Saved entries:
--- START ---

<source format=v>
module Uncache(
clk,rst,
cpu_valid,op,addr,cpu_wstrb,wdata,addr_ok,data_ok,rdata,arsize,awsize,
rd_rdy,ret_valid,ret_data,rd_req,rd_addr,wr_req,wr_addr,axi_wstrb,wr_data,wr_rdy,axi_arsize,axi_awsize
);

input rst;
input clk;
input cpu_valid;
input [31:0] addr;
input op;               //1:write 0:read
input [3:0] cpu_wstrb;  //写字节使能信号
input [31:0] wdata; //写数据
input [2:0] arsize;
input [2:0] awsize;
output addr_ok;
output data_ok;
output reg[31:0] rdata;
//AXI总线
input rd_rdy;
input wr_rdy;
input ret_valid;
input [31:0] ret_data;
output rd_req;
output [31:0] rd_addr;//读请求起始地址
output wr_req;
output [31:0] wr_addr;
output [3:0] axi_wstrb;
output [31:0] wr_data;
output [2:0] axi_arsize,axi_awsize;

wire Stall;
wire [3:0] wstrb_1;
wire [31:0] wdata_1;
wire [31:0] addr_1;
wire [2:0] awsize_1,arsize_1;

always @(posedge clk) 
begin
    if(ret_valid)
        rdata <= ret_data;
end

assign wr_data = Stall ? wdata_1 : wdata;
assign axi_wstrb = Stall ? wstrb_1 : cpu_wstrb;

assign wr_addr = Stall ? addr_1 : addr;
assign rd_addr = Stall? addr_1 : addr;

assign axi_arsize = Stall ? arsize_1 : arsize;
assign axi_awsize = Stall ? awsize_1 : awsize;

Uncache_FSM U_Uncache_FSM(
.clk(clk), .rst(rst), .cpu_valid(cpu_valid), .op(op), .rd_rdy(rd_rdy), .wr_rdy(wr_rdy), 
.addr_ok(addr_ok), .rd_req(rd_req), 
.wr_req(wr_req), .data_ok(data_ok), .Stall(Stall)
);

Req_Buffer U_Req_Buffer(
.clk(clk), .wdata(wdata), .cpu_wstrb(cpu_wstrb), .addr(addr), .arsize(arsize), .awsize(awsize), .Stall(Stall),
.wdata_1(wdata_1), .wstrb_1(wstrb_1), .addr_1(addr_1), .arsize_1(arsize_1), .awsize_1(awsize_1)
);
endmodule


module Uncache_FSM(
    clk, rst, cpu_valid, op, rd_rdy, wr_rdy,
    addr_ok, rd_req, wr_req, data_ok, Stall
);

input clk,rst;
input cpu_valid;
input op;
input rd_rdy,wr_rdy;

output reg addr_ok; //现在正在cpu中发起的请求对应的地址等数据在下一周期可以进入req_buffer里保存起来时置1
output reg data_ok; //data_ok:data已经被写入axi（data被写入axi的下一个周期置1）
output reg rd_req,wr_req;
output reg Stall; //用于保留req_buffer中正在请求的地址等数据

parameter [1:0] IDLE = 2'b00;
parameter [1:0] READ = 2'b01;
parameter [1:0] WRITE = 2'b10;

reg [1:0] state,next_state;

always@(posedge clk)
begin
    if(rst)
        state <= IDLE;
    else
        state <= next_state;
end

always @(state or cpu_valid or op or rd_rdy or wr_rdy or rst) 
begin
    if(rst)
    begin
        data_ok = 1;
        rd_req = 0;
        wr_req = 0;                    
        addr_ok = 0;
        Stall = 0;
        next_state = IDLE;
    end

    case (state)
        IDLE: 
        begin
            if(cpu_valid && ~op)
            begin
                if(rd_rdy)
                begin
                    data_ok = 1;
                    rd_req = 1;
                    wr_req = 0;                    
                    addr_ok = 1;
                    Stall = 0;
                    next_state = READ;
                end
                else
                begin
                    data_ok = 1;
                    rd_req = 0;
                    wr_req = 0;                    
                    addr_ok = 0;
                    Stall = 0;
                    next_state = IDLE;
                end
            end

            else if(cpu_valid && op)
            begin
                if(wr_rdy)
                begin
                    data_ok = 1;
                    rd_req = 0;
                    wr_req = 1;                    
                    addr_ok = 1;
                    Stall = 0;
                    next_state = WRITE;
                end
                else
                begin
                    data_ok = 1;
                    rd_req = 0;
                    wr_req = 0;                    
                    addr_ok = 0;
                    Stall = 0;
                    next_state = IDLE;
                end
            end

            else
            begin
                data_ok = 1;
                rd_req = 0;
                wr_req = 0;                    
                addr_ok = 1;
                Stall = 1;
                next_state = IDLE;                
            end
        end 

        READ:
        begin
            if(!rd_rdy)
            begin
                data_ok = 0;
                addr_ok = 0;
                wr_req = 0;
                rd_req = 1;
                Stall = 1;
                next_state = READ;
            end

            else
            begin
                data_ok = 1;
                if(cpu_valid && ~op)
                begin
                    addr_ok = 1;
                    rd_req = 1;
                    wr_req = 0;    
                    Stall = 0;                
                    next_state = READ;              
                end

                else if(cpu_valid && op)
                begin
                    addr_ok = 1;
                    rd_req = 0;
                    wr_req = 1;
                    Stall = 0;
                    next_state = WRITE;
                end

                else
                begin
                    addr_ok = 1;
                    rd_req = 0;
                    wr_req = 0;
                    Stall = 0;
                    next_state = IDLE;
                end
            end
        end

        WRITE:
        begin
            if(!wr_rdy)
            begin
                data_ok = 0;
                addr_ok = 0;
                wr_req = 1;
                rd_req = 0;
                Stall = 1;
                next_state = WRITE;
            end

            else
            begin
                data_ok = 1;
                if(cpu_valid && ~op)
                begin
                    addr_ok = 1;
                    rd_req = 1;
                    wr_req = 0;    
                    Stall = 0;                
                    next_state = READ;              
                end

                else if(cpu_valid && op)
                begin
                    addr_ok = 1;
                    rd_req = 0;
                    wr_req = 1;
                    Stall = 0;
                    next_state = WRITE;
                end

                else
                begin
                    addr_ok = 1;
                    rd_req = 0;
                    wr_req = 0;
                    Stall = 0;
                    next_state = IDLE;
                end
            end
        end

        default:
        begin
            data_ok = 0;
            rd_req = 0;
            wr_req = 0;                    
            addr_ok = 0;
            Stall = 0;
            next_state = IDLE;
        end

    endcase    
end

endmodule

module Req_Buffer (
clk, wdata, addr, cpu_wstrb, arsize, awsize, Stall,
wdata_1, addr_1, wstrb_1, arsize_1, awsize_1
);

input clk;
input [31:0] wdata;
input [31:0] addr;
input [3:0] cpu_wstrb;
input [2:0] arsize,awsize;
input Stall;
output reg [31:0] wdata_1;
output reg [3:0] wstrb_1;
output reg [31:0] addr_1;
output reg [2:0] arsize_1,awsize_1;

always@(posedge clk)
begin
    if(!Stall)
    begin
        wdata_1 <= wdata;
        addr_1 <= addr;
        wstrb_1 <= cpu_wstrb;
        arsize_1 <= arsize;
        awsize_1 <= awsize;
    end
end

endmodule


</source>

--- END ---
--- START ---

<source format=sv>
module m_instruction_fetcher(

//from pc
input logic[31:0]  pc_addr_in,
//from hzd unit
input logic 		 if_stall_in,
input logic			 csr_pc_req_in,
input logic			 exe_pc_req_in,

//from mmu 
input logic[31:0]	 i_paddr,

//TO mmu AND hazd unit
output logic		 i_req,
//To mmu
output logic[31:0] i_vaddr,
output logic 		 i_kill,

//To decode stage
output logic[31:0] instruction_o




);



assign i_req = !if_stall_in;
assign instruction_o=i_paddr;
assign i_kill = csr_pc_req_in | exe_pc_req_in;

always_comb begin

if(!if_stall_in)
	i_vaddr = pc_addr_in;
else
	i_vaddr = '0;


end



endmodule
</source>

--- END ---

> Problem to work on
Which lines above run from the one containing "<source format=v>" down to the one containing "output reg data_ok;"? Repeat exactly those, both ends included, and nothing else.

> Exercise answer
<source format=v>
module Uncache(
clk,rst,
cpu_valid,op,addr,cpu_wstrb,wdata,addr_ok,data_ok,rdata,arsize,awsize,
rd_rdy,ret_valid,ret_data,rd_req,rd_addr,wr_req,wr_addr,axi_wstrb,wr_data,wr_rdy,axi_arsize,axi_awsize
);

input rst;
input clk;
input cpu_valid;
input [31:0] addr;
input op;               //1:write 0:read
input [3:0] cpu_wstrb;  //写字节使能信号
input [31:0] wdata; //写数据
input [2:0] arsize;
input [2:0] awsize;
output addr_ok;
output data_ok;
output reg[31:0] rdata;
//AXI总线
input rd_rdy;
input wr_rdy;
input ret_valid;
input [31:0] ret_data;
output rd_req;
output [31:0] rd_addr;//读请求起始地址
output wr_req;
output [31:0] wr_addr;
output [3:0] axi_wstrb;
output [31:0] wr_data;
output [2:0] axi_arsize,axi_awsize;

wire Stall;
wire [3:0] wstrb_1;
wire [31:0] wdata_1;
wire [31:0] addr_1;
wire [2:0] awsize_1,arsize_1;

always @(posedge clk) 
begin
    if(ret_valid)
        rdata <= ret_data;
end

assign wr_data = Stall ? wdata_1 : wdata;
assign axi_wstrb = Stall ? wstrb_1 : cpu_wstrb;

assign wr_addr = Stall ? addr_1 : addr;
assign rd_addr = Stall? addr_1 : addr;

assign axi_arsize = Stall ? arsize_1 : arsize;
assign axi_awsize = Stall ? awsize_1 : awsize;

Uncache_FSM U_Uncache_FSM(
.clk(clk), .rst(rst), .cpu_valid(cpu_valid), .op(op), .rd_rdy(rd_rdy), .wr_rdy(wr_rdy), 
.addr_ok(addr_ok), .rd_req(rd_req), 
.wr_req(wr_req), .data_ok(data_ok), .Stall(Stall)
);

Req_Buffer U_Req_Buffer(
.clk(clk), .wdata(wdata), .cpu_wstrb(cpu_wstrb), .addr(addr), .arsize(arsize), .awsize(awsize), .Stall(Stall),
.wdata_1(wdata_1), .wstrb_1(wstrb_1), .addr_1(addr_1), .arsize_1(arsize_1), .awsize_1(awsize_1)
);
endmodule


module Uncache_FSM(
    clk, rst, cpu_valid, op, rd_rdy, wr_rdy,
    addr_ok, rd_req, wr_req, data_ok, Stall
);

input clk,rst;
input cpu_valid;
input op;
input rd_rdy,wr_rdy;

output reg addr_ok; //现在正在cpu中发起的请求对应的地址等数据在下一周期可以进入req_buffer里保存起来时置1
output reg data_ok; //data_ok:data已经被写入axi（data被写入axi的下一个周期置1）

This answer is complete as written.